_Set of tasks_
1/ Please summarize the Netflix vs Prime thread in two sentences.
2/ Reproduce the Netflix vs Prime thread word for word from "Yes you will" to "subjective subject. YMMV.".

_Text passage_
# Netflix vs Prime



## repoman75 (Jan 27, 2008)

well I gave up premier since for the most part, hbo, showtime, Cinemax are a waste of money. But I’d still like a free movie database to go to if I still want to see a movie. Looking at Netflix vs prime. Subscribed to each for a 30 day trial. Any opinions?

One thing I noticed is that one may charge for a movie while the other does not. Like Star Wars Solo. It’s free on Netflix but 3.99 on prime (and directv). Does Netflix have an edge to show movies free before prime?


----------



## trh (Nov 3, 2007)

All shows on Netflix are included in your monthly fee. Obviously not the same with Amazon. Since I am a Prime member, their channel is 'free' so I've not paid any attention if certain movies are available first on one than the other.


----------



## inkahauts (Nov 13, 2006)

Prime stuff is free. But amazon also has non prime stuff that you can rent or purchase. 

I’d suggest rotating between those two and Disney plus probably. Two months with one then two with the next and two with the third. 

Also, check out crackle and vudu free stuff. Has commercials but also has movies.


----------



## Rich (Feb 22, 2007)

repoman75 said:


> well I gave up premier since for the most part, hbo, showtime, Cinemax are a waste of money. But I'd still like a free movie database to go to if I still want to see a movie. Looking at Netflix vs prime. Subscribed to each for a 30 day trial. Any opinions?
> 
> One thing I noticed is that one may charge for a movie while the other does not. Like Star Wars Solo. It's free on Netflix but 3.99 on prime (and directv). Does Netflix have an edge to show movies free before prime?


NF and AP aren't free. But once you get past the NF monthly fee you will have a lot of content to watch that is free of cost at that point. With AP you still have to pay the Prime yearly fee. Once you get past that fee a lot of the content you see on AP will be without further cost.

Yes you will see content that costs nothing extra on some sites that you have to rent or buy on other sites, that's normal. You have to figure out how to deal with that. It's not complicated.

Which is better, NF or AP? At the moment NF. I think. This is another subjective subject. YMMV.

Rich


----------



## glrush (Jun 29, 2002)

Just to add to Rich's comments. I sort of look at any video offering with Prime as a bonus since I use Amazon for so much shopping since shipping with Prime is free. This year, they offered vets Prime for 99 bucks on Veteran's Day and they also give you a pretty good music selection. So, while I agree that NF has a better video inventory, Prime is a better "deal" if you add everything else. I have both, along with Disney + and Hulu.

_Recorded data_
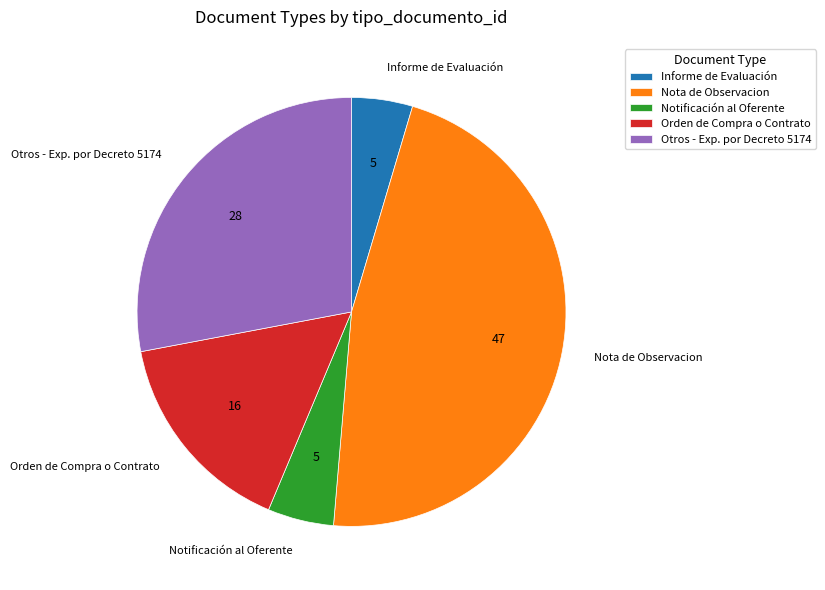

Which has a higher value, Notificación al Oferente or Otros - Exp. por Decreto 5174?

Otros - Exp. por Decreto 5174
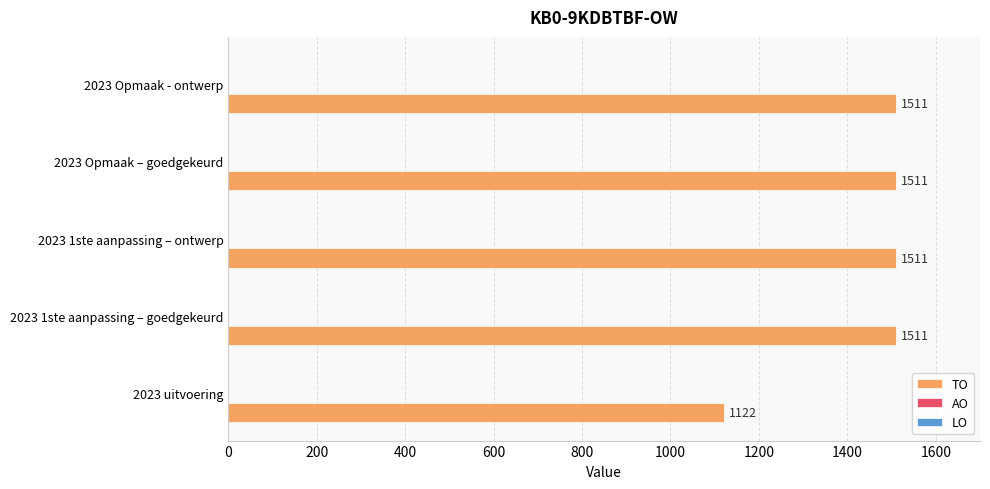

Count the number of data series in this chart.

1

_Solutions to each task_
1/ A user who gave up HBO, Showtime and Cinemax asks for opinions on Netflix versus Prime, noting that Star Wars Solo is free on Netflix but costs 3.99 on Prime. Replies explain that everything on Netflix is included in the monthly fee while Amazon also has non-Prime titles to rent or buy, and one poster prefers Netflix for now while another calls Prime the better deal once free shipping and music are counted.

2/
Yes you will see content that costs nothing extra on some sites that you have to rent or buy on other sites, that's normal. You have to figure out how to deal with that. It's not complicated.

Which is better, NF or AP? At the moment NF. I think. This is another subjective subject. YMMV.